Reviews: National Lampoons Christmas Vacation
Hip, hip, hurray for Christmas Vacation!
Yeah, I've got a bit of a mixed history with the Vacation movies. They're likeable and enjoyable and all that, but they've always seemed a bit, I don't know, hokey and self-satisfied. ...Just like Chevy Chase himself, I guess. Huh. Anyway, that caveat tends to manifest itself as a tendency to give away a joke's punchline before it happens. European Vacation, for instance, turned this into a fucking art form, making it one of those few movies that turns everyone into a clairvoyant for an hour and a half. Magical and all that shit but it ain't what I want out of a movie. It's refreshing then, to find that this approach to comedy kind of fits very well into the framework of a Christmas movie, where predictability tends to be kind of nice. After all, you tend to end up watching these movies year after year anyway. Christmas Vacation mixes up the usual borderline-sociopathy of the Griswalds' messed-up family dynamics with some tongue-in-cheek Christmas cheesiness to great effect, and even manages to conjure up a genuinely affecting moment of seasonal poignancy or two along the way. For all his flaws of being "goofy", forgetful, and short-sighted, Clark Griswald truly does come off as "the last true family man" here. His all-or-nothing-at-all Christmas spirit, bordering on psychopathic zealotry, is curiously infectious, and you really want the guy to succeed in creating his ideal family Christmas celebration. And despite insane relatives, angry squirrels, and one fucking a-hole of stingy boss, he sort of does... in that unique Griswald way. That tree lighting scene is a thing of true joy. It's a credit to Chase that he never lets his douchey tendencies colour his performance. And lest we forget, the thing is chock full of classic lines, in that irascible, indelibly '80s kind of way. "Nipply out", "Shitter was full", Clark's meltdown, it's a goddamn riot when this film's cooking with gas! Hey, it's the movie that makes you pop the Weirdest Boner of Christmas Past whenever "Mele Kalikimaka" comes on the radio (unless you do that anyway 'cause you're sweet on the Andrews Sisters or something. No judging here!). Despite being a bit too hyperkinetic and slapsticky at times, Christmas Vacation is one of those irreverent seasonal offerings you just plain need as a breather sometimes.

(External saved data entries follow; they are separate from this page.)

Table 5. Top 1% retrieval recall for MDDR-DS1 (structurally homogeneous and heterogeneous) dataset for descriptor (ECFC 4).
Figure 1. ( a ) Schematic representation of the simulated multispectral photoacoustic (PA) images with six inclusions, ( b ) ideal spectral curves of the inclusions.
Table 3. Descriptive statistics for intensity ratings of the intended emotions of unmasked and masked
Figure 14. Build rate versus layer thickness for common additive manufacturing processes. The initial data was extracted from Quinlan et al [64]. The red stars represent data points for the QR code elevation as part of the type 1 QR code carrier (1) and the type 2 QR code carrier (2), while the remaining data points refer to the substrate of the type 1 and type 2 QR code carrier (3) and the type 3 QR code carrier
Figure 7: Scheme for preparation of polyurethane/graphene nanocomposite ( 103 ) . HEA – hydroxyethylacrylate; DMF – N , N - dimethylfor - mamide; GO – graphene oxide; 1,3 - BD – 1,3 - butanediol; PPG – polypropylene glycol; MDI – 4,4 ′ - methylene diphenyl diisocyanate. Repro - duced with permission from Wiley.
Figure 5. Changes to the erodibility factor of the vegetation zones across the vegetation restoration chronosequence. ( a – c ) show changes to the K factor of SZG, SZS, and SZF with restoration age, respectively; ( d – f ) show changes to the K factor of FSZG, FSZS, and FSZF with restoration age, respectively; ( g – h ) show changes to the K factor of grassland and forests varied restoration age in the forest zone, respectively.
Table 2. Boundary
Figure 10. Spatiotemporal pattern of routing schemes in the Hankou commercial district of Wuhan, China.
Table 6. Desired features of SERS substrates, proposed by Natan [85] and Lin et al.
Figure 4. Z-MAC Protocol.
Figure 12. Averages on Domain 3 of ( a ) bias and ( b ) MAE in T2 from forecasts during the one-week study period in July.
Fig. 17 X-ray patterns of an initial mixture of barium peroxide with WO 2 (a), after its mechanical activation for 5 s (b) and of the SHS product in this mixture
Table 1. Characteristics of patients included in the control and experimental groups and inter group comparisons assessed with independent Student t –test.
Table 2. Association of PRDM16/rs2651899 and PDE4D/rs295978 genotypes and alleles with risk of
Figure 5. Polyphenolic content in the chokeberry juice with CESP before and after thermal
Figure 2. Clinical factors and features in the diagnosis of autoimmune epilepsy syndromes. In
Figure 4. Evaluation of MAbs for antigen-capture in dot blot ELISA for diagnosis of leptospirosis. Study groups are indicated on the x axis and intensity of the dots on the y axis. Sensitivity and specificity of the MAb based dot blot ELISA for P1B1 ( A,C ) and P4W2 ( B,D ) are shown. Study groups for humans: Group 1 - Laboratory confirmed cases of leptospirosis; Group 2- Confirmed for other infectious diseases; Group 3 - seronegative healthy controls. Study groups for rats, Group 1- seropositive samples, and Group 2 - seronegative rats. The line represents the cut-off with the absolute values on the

It Means Something Different to Everybody
When the Griswolds demonstrate their take on the holiday season, witty lines and memorable slapstick are abound. But what makes this installment of the Vacation series rise to the classic levels of the original (and possibly above) is its poignancy— yes, it's possible for a film held together by unsubtle hit-or-miss gags to have an astute sense of emotion. What makes Clark such an enjoyable lead is how his two different dispositions are demonstrated as functioning side by side in the first half of the movie, but slowly dissolve into one another as circumstances continue to conspire against him. It's true that having the whole family together is chaotic, but the one thing that Clark actually lets get to him is the feeling of letting them down. This personal burden, which his lovable over-the-top personality doesn't allow him to carry easily, reveals just how emotional of a person he really is— a true family man. He may occasionally snag a look at Nicolette Scorsese's ass, but his heart is always in the right place. I have a friend who considers National Lampoon's Christmas Vacation a detestable compilation of scarce, cheap, cliched laughs and absurd direction with an inability to produce sufficient heart in the wake of how little it can be taken seriously. On the other hand, I myself view Christmas Vacation as a holiday classic, with a surprisingly realistically articulated Dysfunctional Family dynamic that's not undermined by its refreshingly campy humor. Either way, this is a movie worth checking out for more than just the laughs it brings to the table— it's an opportunity to assign sincerity where one sees it fit.